Brooks noted that unfortunately, people in his city tend to equate “compassion” with the word “free,” stressing provider services that created systemic dependency. He quoted statistics from the current Detroit comptroller, Kevin Orr, that demonstrated the depths of dependency in a city that is 54% unemployed, with 35% of the families subsidized by food stamps, 15% working in the public sector, and 75% of the homes headed by single family mothers. While not disparaging those women, Brooks offered a psychological perspective that indicated that often public services replace fatherhood in homes, since men often cannot find employment to support families. Brooks argues that the systemic system of public care creates unintended consequences (like the public housing movement) that local ministries are trying to break by concretely addressing three issues: education, employment, and entrepreneurship to break the cycle of multi-generational dependency.
Brooks, who was an investment analyst prior to ministry, stresses that his ministry has to transform people from dependency to self-sufficiency. He regularly focuses on three themes:
- wealth creation (through job fairs, small business loans, employment counseling)

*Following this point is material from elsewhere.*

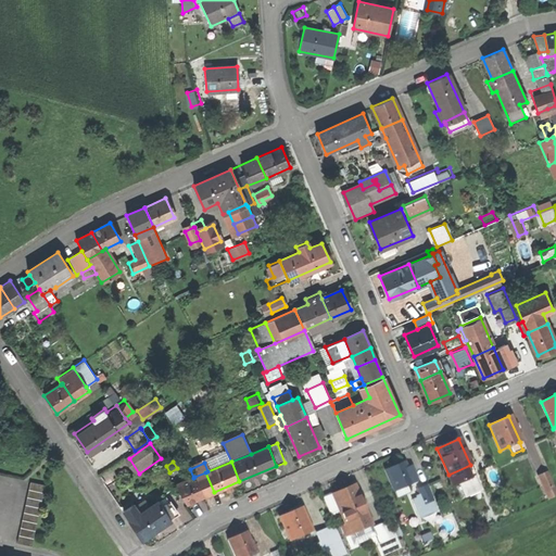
[(403,463),(386,470),(394,491),(413,483),(413,482),(416,480),(412,471),(408,474),(403,463)]
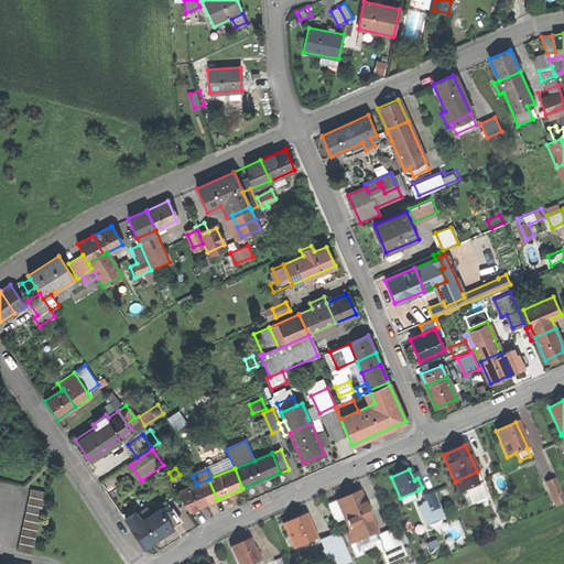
[(481,481),(477,472),(455,481),(459,491),(465,489),(480,483),(481,481)]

- wealth management (through savings and particularly through multi-generational strategies like wills, trusts, and insurance)
- wealth distribution (through investment projects and through giving to global efforts by agencies with proven track records).
Brooks regularly teaches these principles, giving all three themes attention for four to six weeks per theme each year. He notes that the concept of “wealth” reflects a broad term, one that includes abilities and passion as well as money. Teaching does include sermons but Brooks also provides a “financial intelligence team” that helps people seeking to create businesses with legal, accounting, business solutions, marketing and technical support. For Books, wealth creation means providing freedom and protection for people attempting to flourish by turning good ideas into goods and services. Brooks’ presentation included an encouragement for a continued active conversation between seminaries and churches around economics. However, Brooks also included the challenge that seminaries take economics seriously. He insisted that seminaries need to do more than just teach “biblical exegesis and marriage counseling” but focus on the material challenges of ministry since “pastors are dropped into an economic world.” When it comes to compassionate ministry, Brooks argued that pastors and congregations need to move beyond sentimentality and poverty management to embrace human flourishing. He claimed we cannot disciple a person who cannot feed his or her family, we need to holistically transform others through discipleship. To drive his point home
Brooks asked “since 2008, has there been any larger issue than the economic tensions we face in our cities?” Brooks’ message reflects one of the core themes of the Oikonomia network, the use of economics positively as a framework for understanding ministry. Brooks noted that this effort has brought an unprecendented unity in churches toward community improvement in Detroit.
Tomorrow we will engage in a number of presentations around these themes of economics, ministry, and transformation. If tonight is an example, we should have a good retreat.